Figure 3. Relationship between amino acid variability and presence of glycosylation sites in H1 globular domain.

The plots correspond to H1 HA with the glycosylation sites indicated on the X-axis. Sequences with 2 glycosylation sites in regions 129 and 162 were not found. Green bars plot the number of amino acids present at each position in the group of isolates with specific number of oligosaccharide sites indicated, black lines are the running average of two neighboring positions. The positions and the number of different amino acid residues in each hypervariable region (in parentheses) are shown in red, i.e., those regions that have a variability of 3 standard deviations over the mean value (red line). Number of isolates available for each glycosylation stat: zero sites, 21 isolates; 1 site, position 91, 420 isolates; position 129, 10 isolates; position 162, 4 isolates; 2 sites, positions 91, 129, 34 isolates; 91, 162, 33 isolates; 3 sites, 1118 isolates.

Figure 4. Mean values of variability of H1 globular domain.

Mean values of variability at A) non-glycosylated regions of HA globular domain; B) glycosylation sites that are glycosylation competent (i.e. possess consensus glycosylation sites); C) regions that are glycosylated in HA but lack glycosylation sequences; D) non-glycosylated regions of HA from sequences with 3 glycosylation sequences. To reconstruct this plot, glycosylated regions considered positions 91,129 and 162 +/−3 amino acids. Confidence intervals estimated by bootstrap of 500 replicates . Schematic representations of the regions used to calculate mean values of A, B, C and D are shown on right.

Figure 5. Distribution of glycosylation sites in H2N2 viruses and influence on HA variability.

a) Distribution of glycosylation sites in H2N2 viruses as in Figure 1A, 83 full-length sequences were used in this analysis. b) Variability in the globular domain of H2N2 viruses, as in Figure 3.

Figure 6. Distribution of glycosylation sites H3N2 viruses.

H3N2 viruses were binned according to the number of glycosylation sites in the globular domain as indicated. Plotted is the percentage of viruses with glycosylation sites in the position designated. A total of 2791 H3N2 full-length sequences were used in this analysis.

Figure 7. Relationship between amino acid variability and presence of glycosylation sites in H3 globular domain.

Variability in the globular domain of H3N2 viruses as in Figure 3. Arrows point to glycosylation sites that do not limit variability in the adjacent residues.

Figure 8. Schematic representation of the flow among the different states of the virus generated by the Flow Index.

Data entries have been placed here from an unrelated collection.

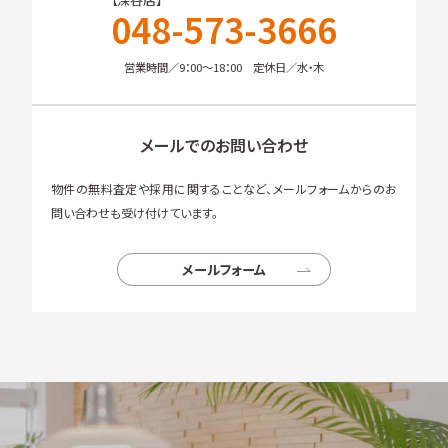
048-573-3666
営業時間／9：00～18：00 定休日／水・木
メールでのお問い合わせ
物件の無料査定や採用に関することなど、メールフォームからのお
問い合わせも受け付けています。
メールフォーム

Each heptagon represents a glycosylation state of H1 HAs from human viruses isolated until mid-2009 (i.e. no Swine origin HAs are represented). Based on the number of isolates with each glycosylation pattern (show in the Table below as number of sequences), we binned viruses into optimal (red), sub-optimal states (yellow), transitional (grey) and lone lethal state (black). The different states are connected by red arrows to indicate an increase in the number of glycosylation from the pre-state to the post-state or green arrows to indicate a decrease in the number of glycosylation sites. Values of arrows indicate the Flow Index (FI), i.e., the tendency of going from one pre-state to a post-state. Data for figure are provided in Table S1. The net FI acting on each state is given by the sum of the forces as calculated in the Table below, note that this correlates well with the number of isolates in a given state.

Figure 9. Relationship between amino acid variability and presence of glycosylation sites in Swine H1 globular domain.

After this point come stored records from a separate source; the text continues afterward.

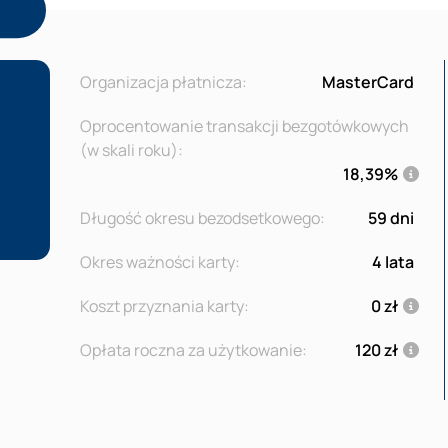
Organizacja płatnicza:
MasterCard
Oprocentowanie transakcji bezgotówkowych
(w skali roku):
18,39%
Długość okresu bezodsetkowego:
59 dni
Okres ważności karty:
4 lata
Koszt przyznania karty:
0 zł
Opłata roczna za użytkowanie:
120 zł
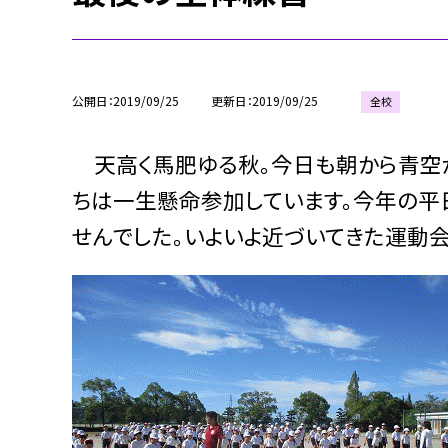
公開日
2019/09/25
更新日
2019/09/25
全校
天高く馬肥ゆる秋。今日も朝から青空
ちは一生懸命参加しています。今年の平
せんでした。いよいよ近づいてきた運動会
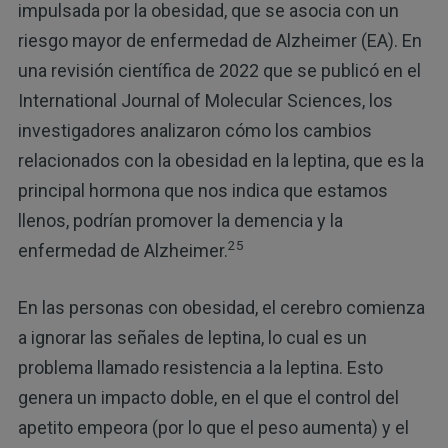
impulsada por la obesidad, que se asocia con un
riesgo mayor de enfermedad de Alzheimer (EA). En
una revisión científica de 2022 que se publicó en el
International Journal of Molecular Sciences, los
investigadores analizaron cómo los cambios
relacionados con la obesidad en la leptina, que es la
principal hormona que nos indica que estamos
llenos, podrían promover la demencia y la
25
enfermedad de Alzheimer.
En las personas con obesidad, el cerebro comienza
a ignorar las señales de leptina, lo cual es un
problema llamado resistencia a la leptina. Esto
genera un impacto doble, en el que el control del
apetito empeora (por lo que el peso aumenta) y el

The plots correspond to a) Swine-origin 2009 H1N1 HA sequences (31^st March, 2010) which has 1 glycosylation site in region 91; b) Swine-origin 2009 H1N1 HA sequences (12^th October, 2009) which has 1 glycosylation site in region 91; c) Human virus HAs from 1918–2008 with 1 glycosylation site in region 91; d) Swine virus HA sequences from 1918–2008 with 1 glycosylation site in region 91. The positions and the number of possible amino acids of hyper-variable regions are shown as in Figure 3.